BioNumPy at a glance

BioNumPy is a Python library for easy and efficient representation and analysis of biological data. Since BioNumPy builds on the interface of NumPy, people already used to NumPy or array programming should find BioNumPy very easy to get started with.

With BioNumPy, our goal is that everyone should be able to write simple, clean code that scales well to large biological datasets.

Installing BioNumpy

pip install bionumpy

Analyze your biosequences like numerical vectors in NumPy:

>>> import numpy as np
>>> import bionumpy as bnp
>>> reads = bnp.open("example_data/small.fa").read()
>>> reads
SequenceEntry with 3 entries
                     name                 sequence
                    read1  ACACATCACAGCTACGACGA...
                    read2  AACACTTGGGGGGGGGGGGG...
                    read3  AACTGGACTAGCGACGTACT...
>>> gc_content = np.mean((reads.sequence == "C") | (reads.sequence == "G"))
>>> gc_content
0.5526315789473685

What can you do with BioNumpy?

The main philosophy behind BioNumPy is that you should be able to efficiently read biological datasets into NumPy-like data structure, and then analyse the data using NumPy-like methods, such as indexing, slicing, broadcasting and other vectorized operations (sum, mean, etc). Since NumPy arrays are used to store the data, BioNumPy has a very low memory footprint and operations are very efficient, meaning that BioNumPy is suitable for working with large datasets and can be an alternative to using libraries and tools written in more low-level languages such as C and C++.

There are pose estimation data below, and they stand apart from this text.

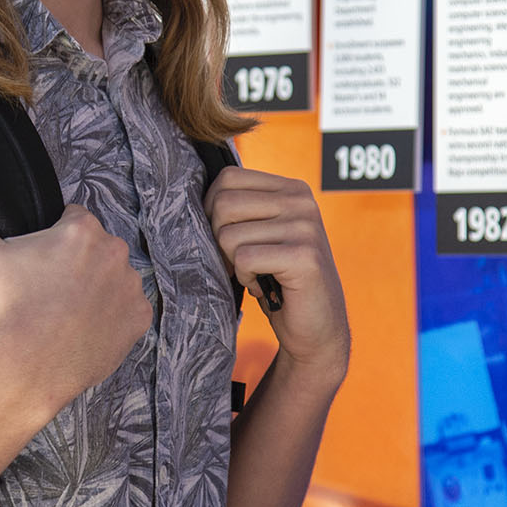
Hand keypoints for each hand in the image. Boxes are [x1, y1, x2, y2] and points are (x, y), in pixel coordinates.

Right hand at [0, 205, 152, 410]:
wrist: (33, 362)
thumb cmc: (12, 308)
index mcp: (82, 230)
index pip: (73, 217)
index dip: (56, 235)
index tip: (46, 256)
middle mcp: (115, 252)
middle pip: (98, 248)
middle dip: (80, 262)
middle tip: (55, 288)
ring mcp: (131, 286)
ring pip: (115, 279)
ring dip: (98, 289)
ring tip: (71, 313)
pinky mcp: (140, 318)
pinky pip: (127, 311)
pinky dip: (112, 317)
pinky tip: (88, 328)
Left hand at [205, 167, 348, 391]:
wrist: (317, 328)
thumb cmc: (279, 280)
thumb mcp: (262, 234)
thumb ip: (241, 210)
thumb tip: (189, 196)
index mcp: (292, 189)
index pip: (228, 178)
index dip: (212, 210)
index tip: (225, 238)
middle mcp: (302, 201)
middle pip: (223, 204)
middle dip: (219, 239)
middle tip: (239, 262)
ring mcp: (305, 227)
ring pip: (229, 235)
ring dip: (234, 264)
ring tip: (257, 275)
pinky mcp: (304, 256)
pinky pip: (244, 259)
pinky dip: (246, 278)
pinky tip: (265, 287)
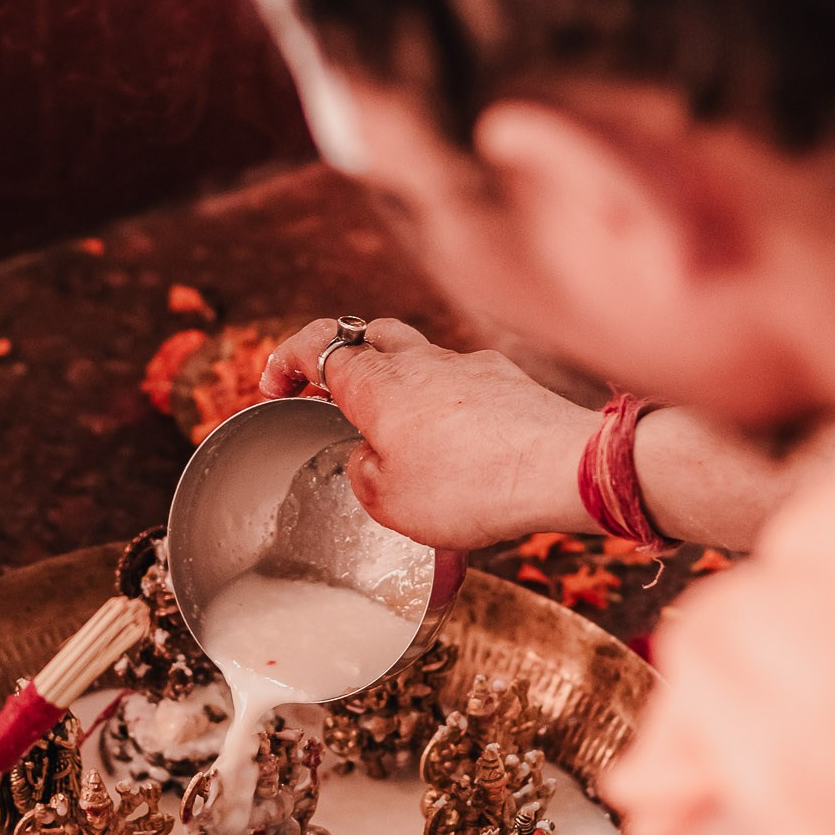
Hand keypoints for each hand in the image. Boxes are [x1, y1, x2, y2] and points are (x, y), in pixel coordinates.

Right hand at [262, 318, 596, 549]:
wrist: (561, 468)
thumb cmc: (471, 487)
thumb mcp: (389, 501)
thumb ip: (364, 473)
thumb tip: (369, 456)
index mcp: (377, 384)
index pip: (317, 347)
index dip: (287, 361)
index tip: (273, 385)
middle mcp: (421, 362)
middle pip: (368, 333)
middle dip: (343, 356)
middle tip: (332, 392)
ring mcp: (468, 367)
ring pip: (420, 355)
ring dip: (399, 380)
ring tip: (397, 426)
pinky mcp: (508, 382)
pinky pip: (463, 381)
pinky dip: (446, 401)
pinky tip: (456, 441)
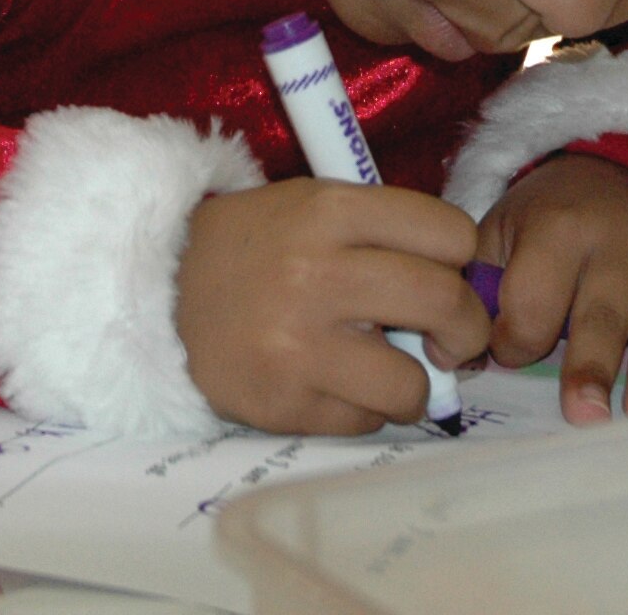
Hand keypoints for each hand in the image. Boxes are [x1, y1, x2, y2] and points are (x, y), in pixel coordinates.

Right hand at [175, 179, 489, 435]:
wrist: (161, 291)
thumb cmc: (260, 244)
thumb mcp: (316, 204)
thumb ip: (386, 233)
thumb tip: (466, 288)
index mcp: (331, 210)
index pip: (449, 233)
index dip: (462, 259)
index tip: (450, 274)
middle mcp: (317, 272)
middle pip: (445, 302)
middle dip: (466, 328)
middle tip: (455, 338)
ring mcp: (297, 343)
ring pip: (411, 382)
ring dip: (414, 383)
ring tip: (390, 370)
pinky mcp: (281, 402)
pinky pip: (364, 422)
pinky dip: (364, 409)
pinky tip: (338, 384)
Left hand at [476, 153, 627, 423]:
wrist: (620, 171)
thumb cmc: (551, 215)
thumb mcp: (504, 227)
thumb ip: (479, 286)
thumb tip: (454, 354)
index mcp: (559, 228)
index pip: (533, 300)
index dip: (515, 340)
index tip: (506, 353)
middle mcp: (618, 244)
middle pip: (601, 316)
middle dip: (591, 367)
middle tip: (584, 415)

The core components of bionumpy are highly generic, and thus not limited to any particular types of analysis. A layer of complementary convenience functionality is though included for some major types of biosequence applications, which could be a useful starting point:

Sequence analysis

Reading and analysing DNA and protein sequences

topics/sequence_analysis.html

Kmers

Analysing sequence patterns such as kmers, minimzers and motifs

topics/kmers.html

Genomic Data

Analysing genomic data on a genome (Intervals, variants, annotations, etc)

topics/genomic_data.html

Multiomics

Combining data-sets from multiple sources/domains

topics/multiomics.html

What BioNumpy is not

  • Bionumpy is not meant to be a broad catalog of specific algorithms and data structures that are useful for the biosequence domain.

  • BioNumpy also do not directly interface with the many useful data repositories in the field.

For the above purposes we refer to libraries like Biopython, which already provides a broad range of specific functionalities. The BioNumpy documentation includes many examples of how to employ BioNumPy for core data representation and processing, while interacting with Biopython for specific needs.

  • BioNumpy also does not provide any tailored plotting or visualisation functionality for the biosequence domain.

Instead, the flexible data operations on bionumpy objects makes it easy to compute representations that can be visualised using generic libraries like Plotly.